The trouble is that when the elderly start forgetting, it includes teeth. The trouble starts there.


----------



## Lukelucy (Nov 19, 2011)

west coast kitty said:


> Happy Birthday CB; hope you have a wonderful day!


Happy Birthday, CB! How are you celebrating?


----------



## Gerslay (Oct 4, 2011)

Happy Birthday CB...may you have many more happy and healthy birthdays!


----------



## theyarnlady (Feb 25, 2011)

Happy Birthday to the one and only CB Country Bumpkin.

Know for her laughter, love, kindness, faith in God and the Lord Jesus Christ,and Holy Spirit.

A mom to all, and faithful sharing the Word of God.

Also a friend of complete silly ness, complete nonsense.

Happy Birthday Friend, and I do mean Friend.


----------



## Lukelucy (Nov 19, 2011)

theyarnlady said:


> Happy Birthday to the one and only CB Country Bumpkin.
> 
> Know for her laughter, love, kindness, faith in God and the Lord Jesus Christ,and Holy Spirit.
> 
> ...


Well said!


----------



## Country Bumpkins (Feb 18, 2011)

west coast kitty said:


> Happy Birthday CB; hope you have a wonderful day!


Thanks WCK.♥ I am going to Little Rock with 2 friends shopping. They are like us and like to have fun. Y'all would love them .
What are you going to do on your day off today?


----------



## Country Bumpkins (Feb 18, 2011)

Lukelucy said:


> Happy Birthday, CB! How are you celebrating?


Thank you LL! ♥ Shopping and lunch with friends. I don't know what my family is doing. Maybe something with the kids later in the week like a cook out. It is Spring Break here.


----------



## Country Bumpkins (Feb 18, 2011)

Gerslay said:


> Happy Birthday CB...may you have many more happy and healthy birthdays!

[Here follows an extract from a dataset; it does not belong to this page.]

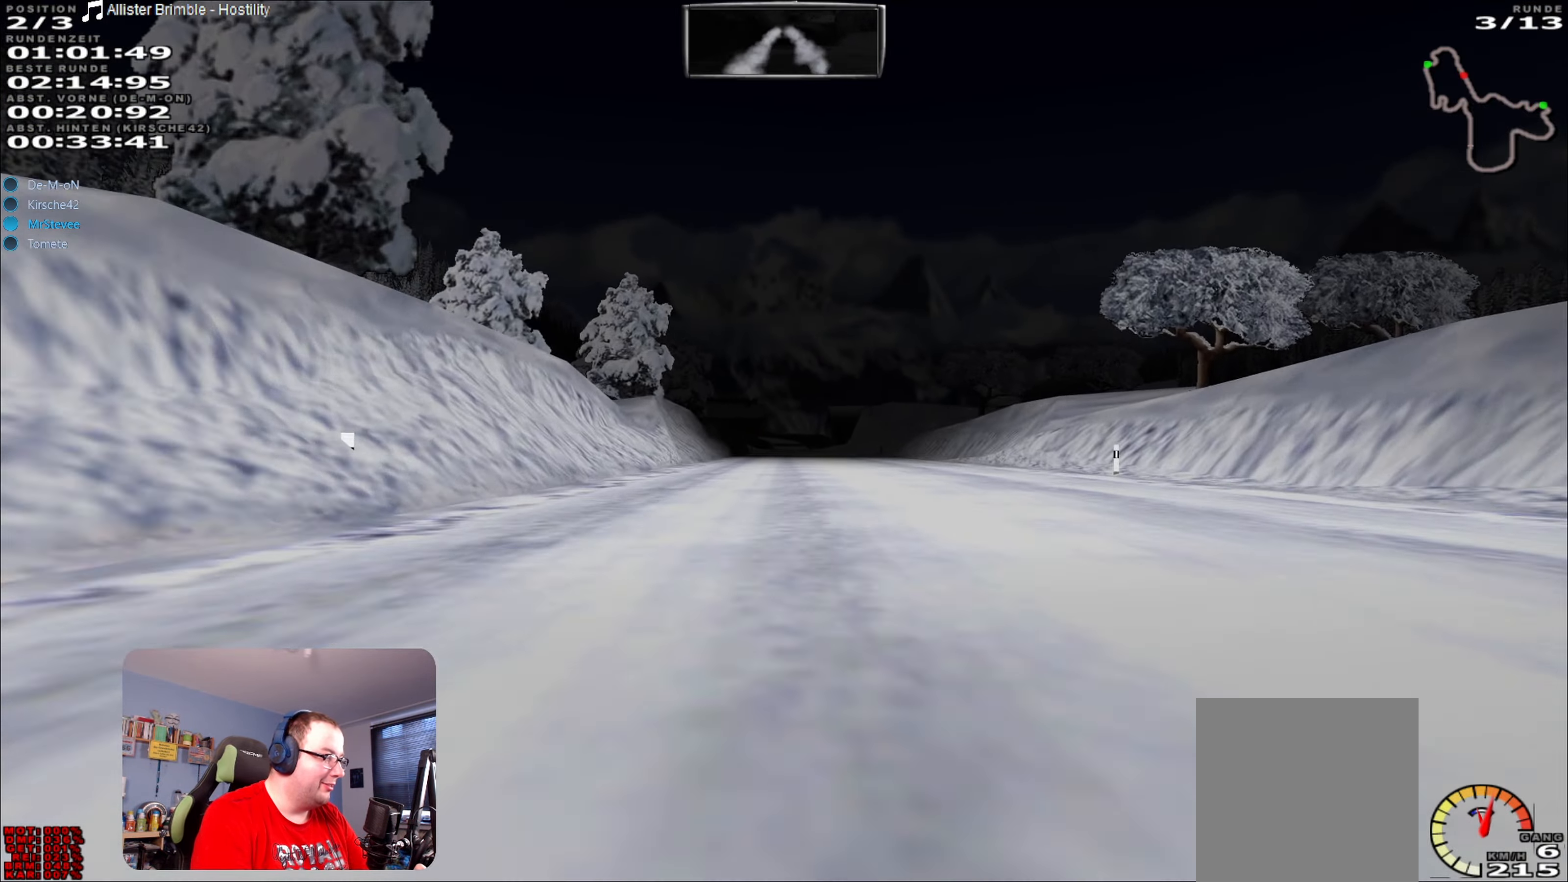
{"buttons": ["R2"], "left_stick": "center", "right_stick": "center", "events": [[167, "left_stick", "right"], [217, "left_stick", "center"]]}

Thanks for the card and the B/day wishes Gers.♥


----------



## Gerslay (Oct 4, 2011)

The bathroom remodel has begun and our house is a mess and swarming with demo guys and mud guys all doing their thing and the contractor, tile guy and plumber are standing by doing their thing. Meanwhile we've been running all over town ordering paint, tile, vanity top, faucets, valves, and a whole variety of trim accessories and and and, etc. 

It's only a little 5-10 guest bath but we've been able to squeeze 6 people in there figuring out where to place the shower head. It reminds me of the Marx Bros "Night at the Opera" when everyone crams into the little janitor's closet...so funny!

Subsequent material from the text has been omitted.